- **抜粋テキスト**
Stable Diffusion に基づく AI イメージ生成にトレーニング済み LoRA モデルを使用する

LoRA モデルをトレーニングした後、モデルを SD Web アプリケーションのディレクトリにアップロードできます。 これにより、トレーニング済みの LoRA モデルを使用してイメージを生成できます。 SD のデプロイ方法については、「数回のクリックで EAS を使用して AI イメージ生成用の Stable Diffusion をデプロイする」をご参照ください。

次のセクションでは、LoRA モデルを [SD Web Application] にアップロードする方法について説明します。

SD Web アプリケーション (クラスター版)

  1. SD Web アプリケーションイメージを構成します。 -cluster バージョン (stable-diffusion-webui:4.2-cluster-webui など) を選択する必要があります。 サービスが開始されると、マウントされた OSS パスに /data-{User_ID}/models/Lora パスが自動的に作成されます。

  2. 次のパラメーターを [Command To Run] に追加します:

    • --lora-dir: オプション。

      • --lora-dir パラメーターを指定しない場合、ユーザーのモデルファイルは分離されます。 {OSS path}/data-{User_ID}/models/Lora ディレクトリ内のモデルファイルのみがロードされます。

      • --lora-dir パラメーターを指定すると、指定されたディレクトリと {OSS path}/data-{User_ID}/models/Lora ディレクトリ内のファイルがロードされます。 例: --lora-dir /code/stable-diffusion-webui/data-oss/models/Lora

    • --data-dir {OSS mount path}。 例: --data-dir /code/stable-diffusion-webui/data-oss

  3. LoRA モデルファイルを {OSS path}/data-{User_ID}/models/Lora ディレクトリにアップロードします。 例: oss://bucket-test/data-oss/data-1596******100/models/Lora

    image.png

    説明

    サービスが開始されると、/data-{User_ID}/models/Lora パスが OSS に自動的に作成されます。 サービスが開始された後に LoRA モデルファイルをアップロードする必要があります。

- **提供資料**
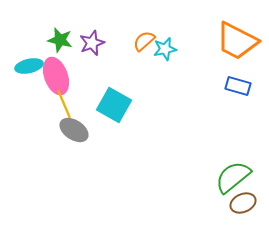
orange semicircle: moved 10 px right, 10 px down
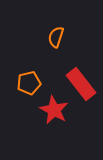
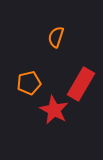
red rectangle: rotated 68 degrees clockwise
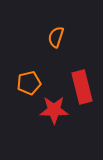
red rectangle: moved 1 px right, 3 px down; rotated 44 degrees counterclockwise
red star: rotated 28 degrees counterclockwise
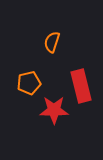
orange semicircle: moved 4 px left, 5 px down
red rectangle: moved 1 px left, 1 px up
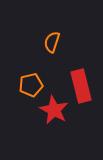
orange pentagon: moved 2 px right, 2 px down
red star: rotated 28 degrees clockwise
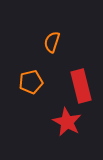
orange pentagon: moved 3 px up
red star: moved 13 px right, 12 px down
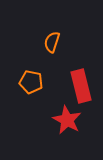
orange pentagon: rotated 25 degrees clockwise
red star: moved 2 px up
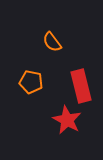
orange semicircle: rotated 55 degrees counterclockwise
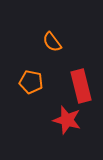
red star: rotated 12 degrees counterclockwise
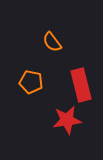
red rectangle: moved 1 px up
red star: rotated 24 degrees counterclockwise
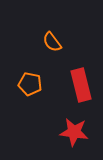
orange pentagon: moved 1 px left, 2 px down
red star: moved 7 px right, 12 px down; rotated 16 degrees clockwise
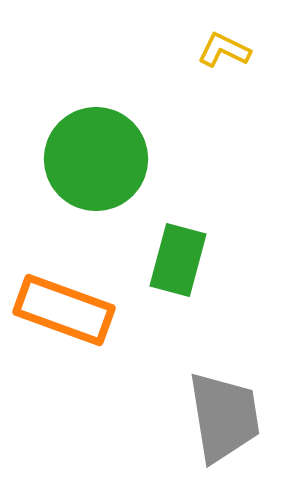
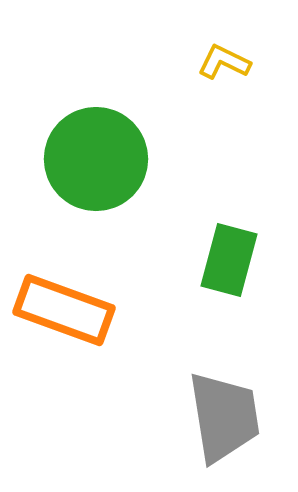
yellow L-shape: moved 12 px down
green rectangle: moved 51 px right
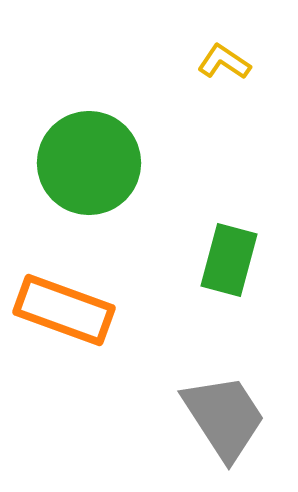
yellow L-shape: rotated 8 degrees clockwise
green circle: moved 7 px left, 4 px down
gray trapezoid: rotated 24 degrees counterclockwise
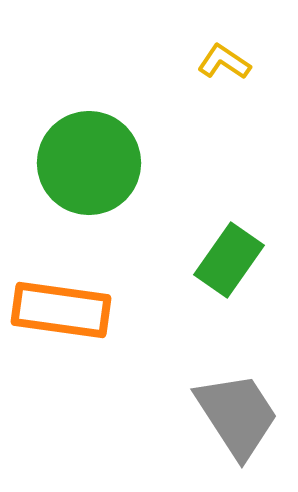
green rectangle: rotated 20 degrees clockwise
orange rectangle: moved 3 px left; rotated 12 degrees counterclockwise
gray trapezoid: moved 13 px right, 2 px up
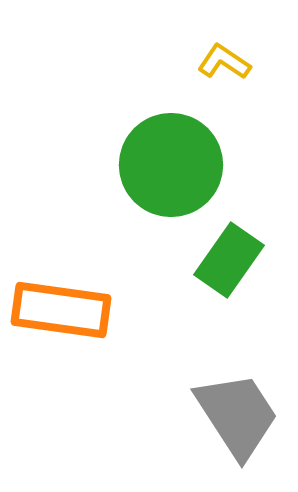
green circle: moved 82 px right, 2 px down
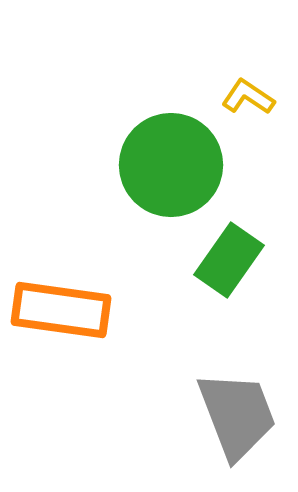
yellow L-shape: moved 24 px right, 35 px down
gray trapezoid: rotated 12 degrees clockwise
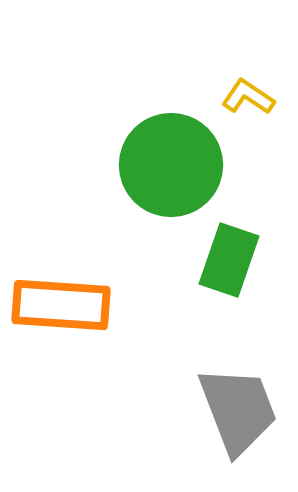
green rectangle: rotated 16 degrees counterclockwise
orange rectangle: moved 5 px up; rotated 4 degrees counterclockwise
gray trapezoid: moved 1 px right, 5 px up
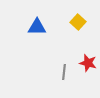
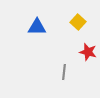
red star: moved 11 px up
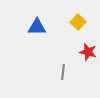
gray line: moved 1 px left
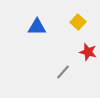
gray line: rotated 35 degrees clockwise
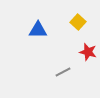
blue triangle: moved 1 px right, 3 px down
gray line: rotated 21 degrees clockwise
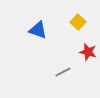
blue triangle: rotated 18 degrees clockwise
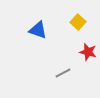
gray line: moved 1 px down
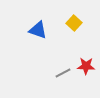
yellow square: moved 4 px left, 1 px down
red star: moved 2 px left, 14 px down; rotated 12 degrees counterclockwise
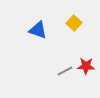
gray line: moved 2 px right, 2 px up
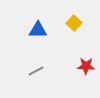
blue triangle: rotated 18 degrees counterclockwise
gray line: moved 29 px left
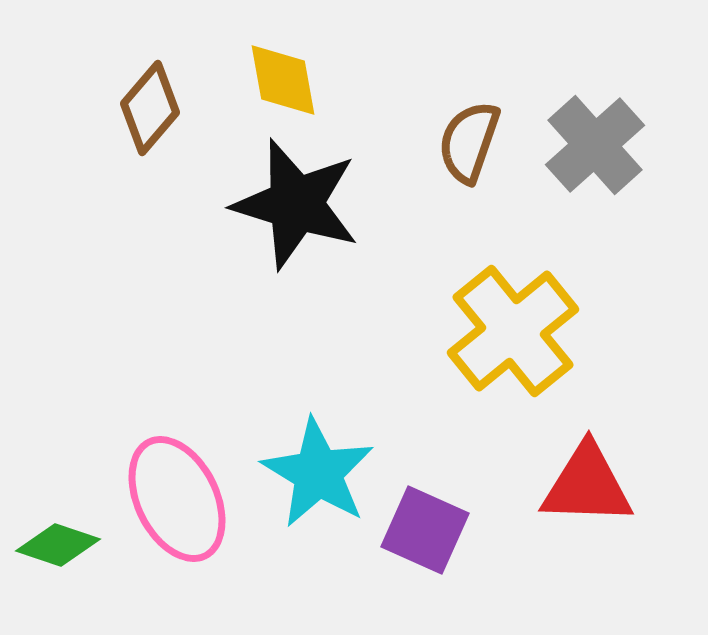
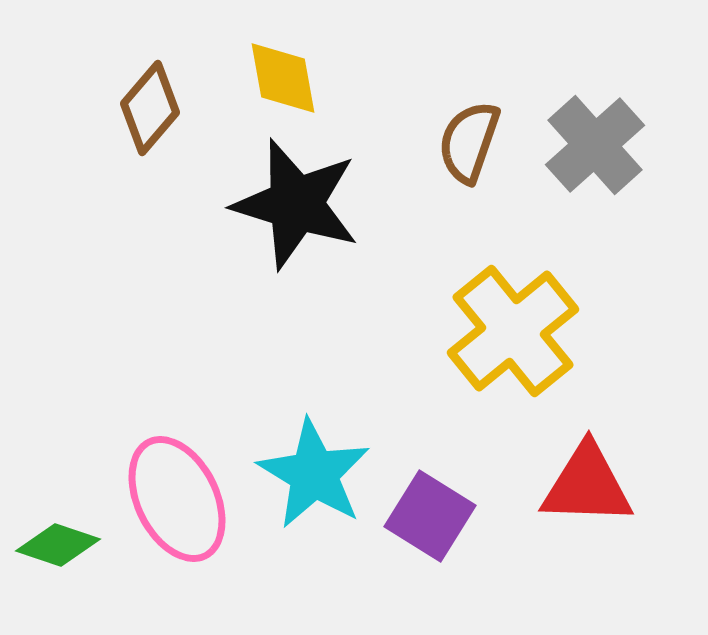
yellow diamond: moved 2 px up
cyan star: moved 4 px left, 1 px down
purple square: moved 5 px right, 14 px up; rotated 8 degrees clockwise
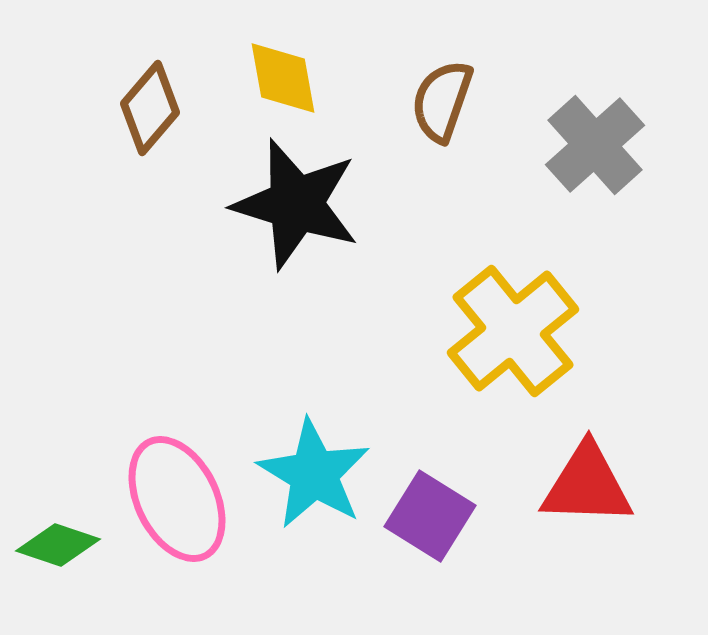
brown semicircle: moved 27 px left, 41 px up
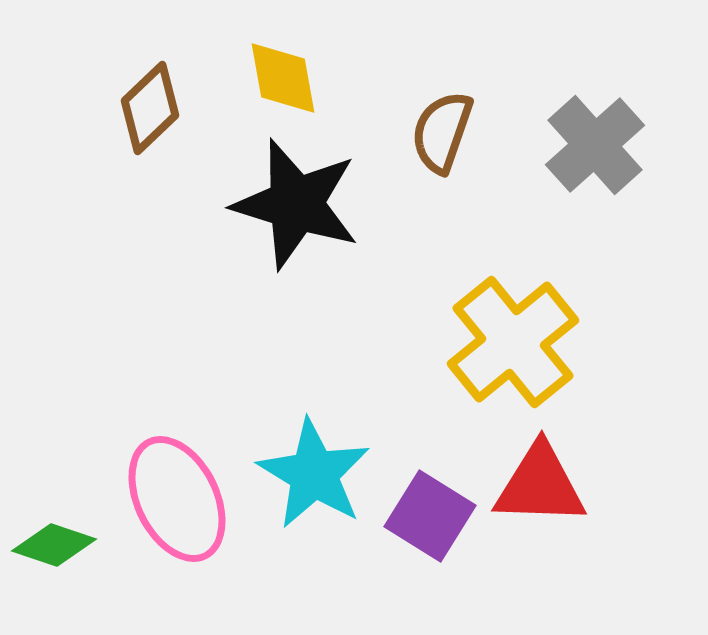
brown semicircle: moved 31 px down
brown diamond: rotated 6 degrees clockwise
yellow cross: moved 11 px down
red triangle: moved 47 px left
green diamond: moved 4 px left
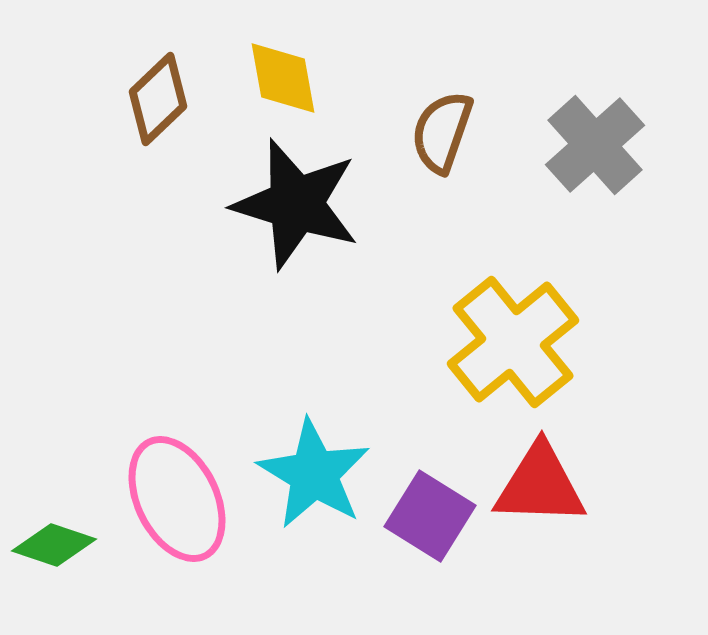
brown diamond: moved 8 px right, 9 px up
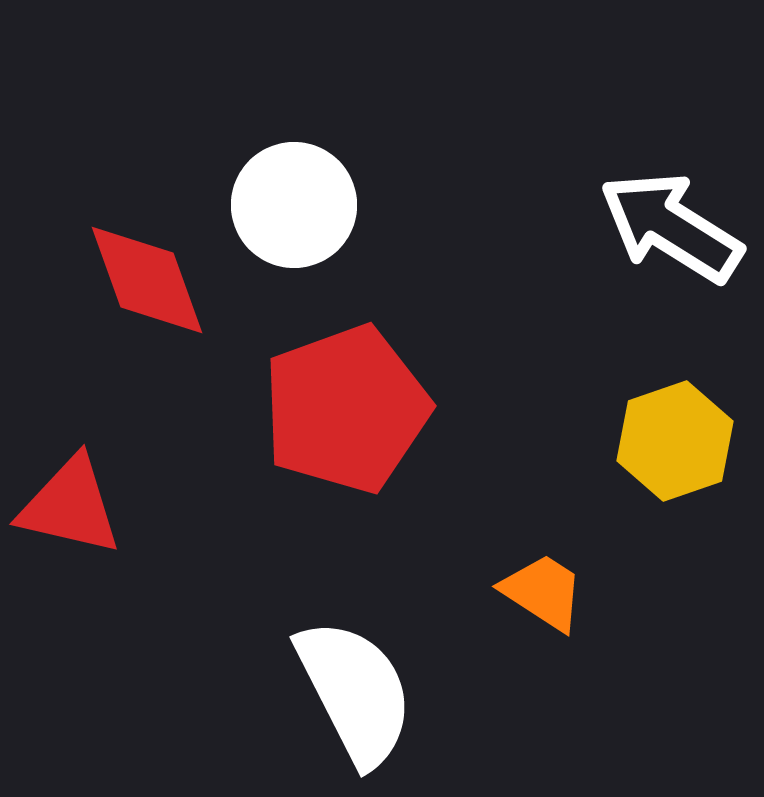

- **取り組む課題**
LoRA モデルの使い方を説明した文章から、「Stable Diffusion に基づく」から「Web アプリケーション (クラスター版)」までをすべて、一字も変えずに書き写してください。

- **記述による回答**
Stable Diffusion に基づく AI イメージ生成にトレーニング済み LoRA モデルを使用する

LoRA モデルをトレーニングした後、モデルを SD Web アプリケーションのディレクトリにアップロードできます。 これにより、トレーニング済みの LoRA モデルを使用してイメージを生成できます。 SD のデプロイ方法については、「数回のクリックで EAS を使用して AI イメージ生成用の Stable Diffusion をデプロイする」をご参照ください。

次のセクションでは、LoRA モデルを [SD Web Application] にアップロードする方法について説明します。

SD Web アプリケーション (クラスター版)